In the 1970s, after already helping build Marin’s largest garbage-collection firm, Joe Garbarino Jr. saw a need for change.
The “throwaway society” our nation had become was on a fast pace of filling landfills and wasting resources that could be reused.
Mr. Garbarino saw a need to turn the trash business toward recycling and the pioneering advances he launched for his Marin customers blazed a trail of changes in the industry and a public awareness that reuse, recycling and recovery are wiser choices for our environment and future.
Mr. Garbarino, a longtime San Rafael resident and community leader, died on Dec. 19. He was 91 and had built a long legacy as a tireless pioneer who changed long held business practices of an industry and attitudes and practices of consumers.
Recycling wasn’t new in the 1970s. There were a few recycling centers around Marin, but Mr. Garbarino took it curbside, making it a lot easier for his customers to practice recycling and for him, as a business, to generate the volumes needed for it to make sense. He changed the minds of industry doubters, including those for whom diverting trash from their landfills wasn’t good for their bottom line.
Mr. Garbarino, a burly man who got his start collecting trash for his family’s firm – Marin Sanitary Service – never rested on his laurels, although his initiatives and innovations established templates for recycling and waste management across the state.
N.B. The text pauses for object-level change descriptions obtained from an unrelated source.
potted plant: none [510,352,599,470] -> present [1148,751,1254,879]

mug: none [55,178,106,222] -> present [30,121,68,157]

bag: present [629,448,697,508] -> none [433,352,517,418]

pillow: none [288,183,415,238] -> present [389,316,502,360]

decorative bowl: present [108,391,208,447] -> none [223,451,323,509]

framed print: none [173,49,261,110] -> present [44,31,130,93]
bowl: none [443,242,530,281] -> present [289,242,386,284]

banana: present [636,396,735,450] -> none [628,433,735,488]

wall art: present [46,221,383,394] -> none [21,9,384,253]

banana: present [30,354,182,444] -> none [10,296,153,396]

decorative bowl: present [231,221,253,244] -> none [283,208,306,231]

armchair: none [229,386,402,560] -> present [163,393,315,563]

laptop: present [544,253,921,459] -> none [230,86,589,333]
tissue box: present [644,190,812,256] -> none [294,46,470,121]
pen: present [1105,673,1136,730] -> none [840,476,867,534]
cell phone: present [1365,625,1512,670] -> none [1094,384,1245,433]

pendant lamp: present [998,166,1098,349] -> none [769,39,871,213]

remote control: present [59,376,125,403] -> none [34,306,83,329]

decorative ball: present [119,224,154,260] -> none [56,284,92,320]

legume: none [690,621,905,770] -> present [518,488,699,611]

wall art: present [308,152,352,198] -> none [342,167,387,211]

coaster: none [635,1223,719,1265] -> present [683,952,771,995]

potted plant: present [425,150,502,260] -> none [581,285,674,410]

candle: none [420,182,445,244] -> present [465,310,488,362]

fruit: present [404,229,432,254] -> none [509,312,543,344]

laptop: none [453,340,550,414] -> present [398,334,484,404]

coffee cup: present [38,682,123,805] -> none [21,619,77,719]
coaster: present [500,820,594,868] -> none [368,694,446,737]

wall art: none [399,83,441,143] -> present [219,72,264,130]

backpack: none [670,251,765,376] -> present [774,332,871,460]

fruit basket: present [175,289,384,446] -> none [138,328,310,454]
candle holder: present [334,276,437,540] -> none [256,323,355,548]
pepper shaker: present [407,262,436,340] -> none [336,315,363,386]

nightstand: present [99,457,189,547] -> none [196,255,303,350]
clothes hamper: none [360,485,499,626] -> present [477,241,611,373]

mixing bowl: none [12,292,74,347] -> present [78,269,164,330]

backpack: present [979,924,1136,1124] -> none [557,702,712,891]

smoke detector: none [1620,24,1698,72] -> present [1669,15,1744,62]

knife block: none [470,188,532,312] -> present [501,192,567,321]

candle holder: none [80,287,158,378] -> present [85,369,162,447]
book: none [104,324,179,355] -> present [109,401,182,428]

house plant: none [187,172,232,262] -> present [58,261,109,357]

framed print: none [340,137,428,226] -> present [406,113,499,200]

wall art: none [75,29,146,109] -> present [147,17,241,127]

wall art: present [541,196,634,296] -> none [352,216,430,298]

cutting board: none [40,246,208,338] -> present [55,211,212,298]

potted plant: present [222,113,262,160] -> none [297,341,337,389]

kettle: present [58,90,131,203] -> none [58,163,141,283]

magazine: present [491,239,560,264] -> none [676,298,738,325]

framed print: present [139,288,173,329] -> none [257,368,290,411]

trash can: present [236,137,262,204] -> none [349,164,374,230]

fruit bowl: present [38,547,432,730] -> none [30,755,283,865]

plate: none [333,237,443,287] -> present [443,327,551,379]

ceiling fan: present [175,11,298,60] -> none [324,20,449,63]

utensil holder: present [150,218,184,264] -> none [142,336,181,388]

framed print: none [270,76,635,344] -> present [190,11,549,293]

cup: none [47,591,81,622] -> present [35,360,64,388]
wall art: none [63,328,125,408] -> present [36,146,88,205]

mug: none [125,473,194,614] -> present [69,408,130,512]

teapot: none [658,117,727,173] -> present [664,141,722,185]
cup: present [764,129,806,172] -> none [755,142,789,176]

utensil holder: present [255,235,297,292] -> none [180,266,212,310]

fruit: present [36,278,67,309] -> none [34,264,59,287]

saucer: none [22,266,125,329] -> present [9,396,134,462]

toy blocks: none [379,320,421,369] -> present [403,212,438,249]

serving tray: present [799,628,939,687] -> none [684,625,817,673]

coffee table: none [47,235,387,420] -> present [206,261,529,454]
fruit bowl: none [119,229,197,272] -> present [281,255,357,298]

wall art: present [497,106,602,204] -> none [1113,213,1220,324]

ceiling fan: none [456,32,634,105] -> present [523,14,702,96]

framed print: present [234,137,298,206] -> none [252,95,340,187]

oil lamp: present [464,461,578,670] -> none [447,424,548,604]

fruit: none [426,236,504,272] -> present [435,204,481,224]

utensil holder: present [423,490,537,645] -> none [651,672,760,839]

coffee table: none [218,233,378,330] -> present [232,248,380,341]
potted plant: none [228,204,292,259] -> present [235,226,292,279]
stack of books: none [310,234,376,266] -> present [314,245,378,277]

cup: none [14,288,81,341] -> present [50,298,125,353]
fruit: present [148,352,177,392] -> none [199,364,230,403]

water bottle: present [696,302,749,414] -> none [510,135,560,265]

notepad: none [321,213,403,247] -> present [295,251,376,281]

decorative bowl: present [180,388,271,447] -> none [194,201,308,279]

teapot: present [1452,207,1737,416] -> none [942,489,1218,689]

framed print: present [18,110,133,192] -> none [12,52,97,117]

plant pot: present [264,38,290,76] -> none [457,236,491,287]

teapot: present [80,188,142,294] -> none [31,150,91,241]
What most people saw as trash, Mr. Garbarino saw as an opportunity to recycle or reuse. Over the years, his Marin Recycling Center in San Rafael has been a center for innovation. Mr. Garbarino was a strong businessman, always focusing on coming up with ways – and industrial efficiencies – to reduce the stream of trash headed for landfills. At the same time, he strived to increase consumer awareness of the challenges his industry faced, whether it was changing international markets for recyclables or wasteful packaging of products.
He turned recycling into a local public ethic. He changed the waste stream that had been a three-step process: Consumers filled their trash cans, the garbage man collected the trash and it all wound up in the landfill. Today, consumers sort their trash, separating garbage and recyclables and the garbage company picks it up and sorts it again, finding more that can be recycled and focusing on reducing the trash stream into landfills.
Mr. Garbarino’s success and his Marin customers’ participation created a model that has been copied across the state and beyond.
Mr. Garbarino had a vision of the need to change and took the initiative and business risk to build a successful enterprise that proved to other communities that it could be done; that recycling was good for the economy and the environment.
A state entrepreneurial grant helped him build the Marin Recycling Center facility that helped curbside recycling grow.
Mr. Garbarino treasured his Italian heritage and celebrated the liberties and opportunities his family found in the United States. Part of that celebration was his collection of antique military vehicles, as many as 100, that he generously made available for local Independence Day, Memorial Day and Veterans Day parades and events.
He was honored at last year’s Marin County Veterans Day ceremony held at the Marin Center.
Mr. Garbarino’s heartfelt championing of recycling will be missed. He was an industry icon and a community leader. The vision, hard work and initiatives he advanced built an awareness and momentum that’s vital to our environment and a legacy of a man who made a difference.